§ Directions: Output the line with "So, you have" and every line below it until the listing ends, exactly as written and with nothing added.

+++ Provided data

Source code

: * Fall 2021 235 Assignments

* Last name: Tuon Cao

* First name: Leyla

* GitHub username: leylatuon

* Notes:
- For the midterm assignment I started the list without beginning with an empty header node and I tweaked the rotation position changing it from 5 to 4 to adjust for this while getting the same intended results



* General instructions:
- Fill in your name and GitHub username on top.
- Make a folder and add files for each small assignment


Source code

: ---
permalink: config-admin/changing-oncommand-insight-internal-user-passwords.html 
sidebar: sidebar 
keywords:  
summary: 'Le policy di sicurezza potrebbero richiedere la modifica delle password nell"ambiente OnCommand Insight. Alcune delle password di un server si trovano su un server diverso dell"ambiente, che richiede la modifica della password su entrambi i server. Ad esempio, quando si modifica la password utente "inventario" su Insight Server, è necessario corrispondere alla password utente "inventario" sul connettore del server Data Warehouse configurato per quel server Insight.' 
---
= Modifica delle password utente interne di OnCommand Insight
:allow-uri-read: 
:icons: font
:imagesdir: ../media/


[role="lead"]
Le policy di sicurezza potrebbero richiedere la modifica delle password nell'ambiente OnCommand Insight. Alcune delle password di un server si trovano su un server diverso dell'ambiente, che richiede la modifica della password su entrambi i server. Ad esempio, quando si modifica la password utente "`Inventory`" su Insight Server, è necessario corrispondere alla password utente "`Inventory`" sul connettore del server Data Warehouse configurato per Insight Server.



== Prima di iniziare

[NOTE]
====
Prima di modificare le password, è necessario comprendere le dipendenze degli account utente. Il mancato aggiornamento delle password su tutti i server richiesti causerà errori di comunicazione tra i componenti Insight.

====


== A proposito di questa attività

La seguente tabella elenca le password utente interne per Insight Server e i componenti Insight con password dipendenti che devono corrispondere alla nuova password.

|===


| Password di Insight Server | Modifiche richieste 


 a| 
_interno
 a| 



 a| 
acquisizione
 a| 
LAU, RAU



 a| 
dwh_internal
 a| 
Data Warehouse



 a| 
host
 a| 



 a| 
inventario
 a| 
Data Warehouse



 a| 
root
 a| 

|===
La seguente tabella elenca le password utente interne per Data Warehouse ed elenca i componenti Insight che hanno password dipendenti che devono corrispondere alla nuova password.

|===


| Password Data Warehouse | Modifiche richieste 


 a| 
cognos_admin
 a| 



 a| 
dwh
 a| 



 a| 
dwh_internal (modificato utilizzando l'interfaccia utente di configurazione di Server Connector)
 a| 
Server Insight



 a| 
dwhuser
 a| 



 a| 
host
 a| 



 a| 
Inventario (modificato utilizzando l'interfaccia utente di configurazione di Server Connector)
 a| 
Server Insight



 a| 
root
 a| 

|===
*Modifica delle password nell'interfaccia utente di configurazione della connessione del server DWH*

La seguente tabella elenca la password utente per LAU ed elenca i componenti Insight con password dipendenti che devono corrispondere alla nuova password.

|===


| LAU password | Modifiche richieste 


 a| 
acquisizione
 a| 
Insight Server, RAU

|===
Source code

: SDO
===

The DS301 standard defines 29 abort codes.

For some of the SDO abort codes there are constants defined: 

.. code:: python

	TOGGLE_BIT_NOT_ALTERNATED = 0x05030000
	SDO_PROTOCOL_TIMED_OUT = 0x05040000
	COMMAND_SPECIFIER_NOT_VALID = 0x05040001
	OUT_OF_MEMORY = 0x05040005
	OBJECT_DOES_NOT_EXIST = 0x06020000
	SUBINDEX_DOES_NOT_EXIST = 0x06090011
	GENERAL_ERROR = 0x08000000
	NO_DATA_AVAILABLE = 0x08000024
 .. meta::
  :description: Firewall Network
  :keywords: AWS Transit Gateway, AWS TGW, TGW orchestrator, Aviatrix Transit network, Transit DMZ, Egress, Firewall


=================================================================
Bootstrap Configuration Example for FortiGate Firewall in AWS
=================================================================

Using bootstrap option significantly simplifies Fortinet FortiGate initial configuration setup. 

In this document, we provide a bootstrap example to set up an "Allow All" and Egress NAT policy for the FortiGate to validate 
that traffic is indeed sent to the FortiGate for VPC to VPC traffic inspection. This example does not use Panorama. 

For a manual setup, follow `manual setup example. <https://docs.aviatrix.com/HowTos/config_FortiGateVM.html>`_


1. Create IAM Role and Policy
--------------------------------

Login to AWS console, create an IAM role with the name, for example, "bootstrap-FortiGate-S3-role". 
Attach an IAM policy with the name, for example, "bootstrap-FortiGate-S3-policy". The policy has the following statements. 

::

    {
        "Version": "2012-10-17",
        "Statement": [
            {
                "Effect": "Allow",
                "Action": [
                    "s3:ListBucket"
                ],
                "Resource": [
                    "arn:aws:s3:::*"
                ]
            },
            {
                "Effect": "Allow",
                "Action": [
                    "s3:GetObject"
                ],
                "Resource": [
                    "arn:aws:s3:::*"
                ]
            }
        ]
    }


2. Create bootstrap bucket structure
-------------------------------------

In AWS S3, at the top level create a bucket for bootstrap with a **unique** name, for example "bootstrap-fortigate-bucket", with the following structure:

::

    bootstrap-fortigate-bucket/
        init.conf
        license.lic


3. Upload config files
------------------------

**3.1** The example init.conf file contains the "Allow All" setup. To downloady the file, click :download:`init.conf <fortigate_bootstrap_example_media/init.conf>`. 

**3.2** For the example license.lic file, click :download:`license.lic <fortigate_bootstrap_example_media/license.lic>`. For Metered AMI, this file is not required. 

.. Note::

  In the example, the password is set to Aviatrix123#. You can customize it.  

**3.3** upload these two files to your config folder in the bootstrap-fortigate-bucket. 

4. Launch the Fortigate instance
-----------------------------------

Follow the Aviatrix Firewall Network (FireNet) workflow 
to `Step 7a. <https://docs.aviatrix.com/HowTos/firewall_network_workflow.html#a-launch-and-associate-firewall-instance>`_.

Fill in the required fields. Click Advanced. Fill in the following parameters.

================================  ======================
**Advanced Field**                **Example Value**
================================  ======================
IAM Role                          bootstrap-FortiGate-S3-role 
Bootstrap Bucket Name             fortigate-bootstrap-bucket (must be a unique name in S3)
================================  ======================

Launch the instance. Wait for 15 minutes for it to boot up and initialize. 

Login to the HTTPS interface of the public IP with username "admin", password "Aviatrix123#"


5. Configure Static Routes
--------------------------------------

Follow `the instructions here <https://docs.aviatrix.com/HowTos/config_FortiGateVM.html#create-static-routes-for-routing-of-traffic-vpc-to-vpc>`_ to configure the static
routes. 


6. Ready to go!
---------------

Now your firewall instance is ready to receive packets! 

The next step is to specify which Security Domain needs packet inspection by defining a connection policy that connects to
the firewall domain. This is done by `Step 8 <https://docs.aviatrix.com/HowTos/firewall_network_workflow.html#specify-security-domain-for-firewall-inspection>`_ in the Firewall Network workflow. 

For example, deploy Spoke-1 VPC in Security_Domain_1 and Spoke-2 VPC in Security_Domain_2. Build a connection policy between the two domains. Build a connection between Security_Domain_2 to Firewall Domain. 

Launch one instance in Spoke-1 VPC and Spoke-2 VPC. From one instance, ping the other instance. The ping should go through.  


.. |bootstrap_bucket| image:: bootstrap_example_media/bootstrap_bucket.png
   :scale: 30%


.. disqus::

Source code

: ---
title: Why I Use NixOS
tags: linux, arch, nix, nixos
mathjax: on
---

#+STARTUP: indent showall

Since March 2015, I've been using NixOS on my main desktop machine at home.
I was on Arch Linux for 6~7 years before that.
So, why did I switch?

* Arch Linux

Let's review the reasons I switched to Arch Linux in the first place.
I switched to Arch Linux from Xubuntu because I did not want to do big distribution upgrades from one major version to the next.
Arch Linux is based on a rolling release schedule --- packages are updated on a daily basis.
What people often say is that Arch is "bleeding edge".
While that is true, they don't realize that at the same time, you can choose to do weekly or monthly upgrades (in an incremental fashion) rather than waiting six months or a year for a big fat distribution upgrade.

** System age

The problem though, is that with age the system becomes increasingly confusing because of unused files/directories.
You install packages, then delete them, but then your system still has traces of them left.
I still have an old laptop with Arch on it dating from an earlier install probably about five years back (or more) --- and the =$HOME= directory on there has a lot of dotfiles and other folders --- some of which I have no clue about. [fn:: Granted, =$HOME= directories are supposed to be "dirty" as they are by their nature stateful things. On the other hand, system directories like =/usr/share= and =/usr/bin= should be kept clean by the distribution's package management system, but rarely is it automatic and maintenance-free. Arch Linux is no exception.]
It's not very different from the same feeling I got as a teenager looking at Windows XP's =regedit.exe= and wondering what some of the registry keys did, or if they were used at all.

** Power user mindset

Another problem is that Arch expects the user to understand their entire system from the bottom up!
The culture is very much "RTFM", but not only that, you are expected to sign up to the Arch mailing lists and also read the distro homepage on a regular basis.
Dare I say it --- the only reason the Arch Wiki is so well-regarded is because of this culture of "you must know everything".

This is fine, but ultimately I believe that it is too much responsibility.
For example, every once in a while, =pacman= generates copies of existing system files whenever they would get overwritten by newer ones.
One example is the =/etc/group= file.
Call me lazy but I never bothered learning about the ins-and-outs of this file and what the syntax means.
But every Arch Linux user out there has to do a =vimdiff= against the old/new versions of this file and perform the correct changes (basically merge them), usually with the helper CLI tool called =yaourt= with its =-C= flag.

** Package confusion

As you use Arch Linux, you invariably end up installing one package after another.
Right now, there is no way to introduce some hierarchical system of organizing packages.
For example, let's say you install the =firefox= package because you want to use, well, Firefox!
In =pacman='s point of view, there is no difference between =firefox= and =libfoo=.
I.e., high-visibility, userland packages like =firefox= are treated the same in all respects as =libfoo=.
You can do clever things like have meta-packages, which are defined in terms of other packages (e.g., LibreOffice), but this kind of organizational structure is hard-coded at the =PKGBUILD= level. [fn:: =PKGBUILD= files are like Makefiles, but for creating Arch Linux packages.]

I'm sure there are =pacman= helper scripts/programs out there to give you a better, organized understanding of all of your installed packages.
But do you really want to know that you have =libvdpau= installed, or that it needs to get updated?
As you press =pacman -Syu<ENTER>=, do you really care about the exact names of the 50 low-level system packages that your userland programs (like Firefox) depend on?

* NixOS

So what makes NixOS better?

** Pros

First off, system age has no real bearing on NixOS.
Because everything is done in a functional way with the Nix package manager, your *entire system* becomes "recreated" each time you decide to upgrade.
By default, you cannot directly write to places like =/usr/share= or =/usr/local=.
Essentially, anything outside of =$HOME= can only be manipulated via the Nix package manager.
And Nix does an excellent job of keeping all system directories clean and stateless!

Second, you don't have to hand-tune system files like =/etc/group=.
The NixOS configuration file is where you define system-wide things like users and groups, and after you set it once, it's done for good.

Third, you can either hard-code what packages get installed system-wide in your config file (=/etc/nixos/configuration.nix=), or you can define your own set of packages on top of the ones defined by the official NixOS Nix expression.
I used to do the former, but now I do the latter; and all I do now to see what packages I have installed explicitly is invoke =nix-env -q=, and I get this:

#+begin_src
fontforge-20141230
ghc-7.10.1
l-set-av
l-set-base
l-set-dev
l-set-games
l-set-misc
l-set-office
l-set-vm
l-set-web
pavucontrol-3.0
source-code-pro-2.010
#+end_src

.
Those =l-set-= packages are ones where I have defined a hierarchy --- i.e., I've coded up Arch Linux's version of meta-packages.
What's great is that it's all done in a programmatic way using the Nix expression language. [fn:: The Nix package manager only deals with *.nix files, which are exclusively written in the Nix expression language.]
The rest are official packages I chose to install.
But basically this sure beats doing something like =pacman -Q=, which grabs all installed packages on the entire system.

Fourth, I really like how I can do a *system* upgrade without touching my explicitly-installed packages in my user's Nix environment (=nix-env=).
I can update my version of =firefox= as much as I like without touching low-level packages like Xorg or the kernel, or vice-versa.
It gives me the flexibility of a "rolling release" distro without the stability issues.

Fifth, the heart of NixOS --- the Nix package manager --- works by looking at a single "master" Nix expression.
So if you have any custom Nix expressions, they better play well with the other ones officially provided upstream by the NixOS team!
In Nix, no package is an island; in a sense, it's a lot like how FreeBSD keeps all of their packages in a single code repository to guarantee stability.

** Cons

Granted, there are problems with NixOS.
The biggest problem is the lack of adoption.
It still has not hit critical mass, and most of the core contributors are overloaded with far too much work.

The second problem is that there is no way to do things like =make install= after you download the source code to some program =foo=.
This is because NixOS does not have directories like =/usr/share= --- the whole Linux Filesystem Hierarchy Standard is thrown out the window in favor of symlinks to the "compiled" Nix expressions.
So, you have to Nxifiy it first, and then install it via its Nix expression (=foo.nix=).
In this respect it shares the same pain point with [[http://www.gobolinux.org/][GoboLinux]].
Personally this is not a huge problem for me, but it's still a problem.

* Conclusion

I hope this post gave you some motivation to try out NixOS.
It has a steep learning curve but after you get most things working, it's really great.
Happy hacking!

++++++

§ Output below:
So, you have to Nxifiy it first, and then install it via its Nix expression (=foo.nix=).
In this respect it shares the same pain point with [[http://www.gobolinux.org/][GoboLinux]].
Personally this is not a huge problem for me, but it's still a problem.

* Conclusion

I hope this post gave you some motivation to try out NixOS.
It has a steep learning curve but after you get most things working, it's really great.
Happy hacking!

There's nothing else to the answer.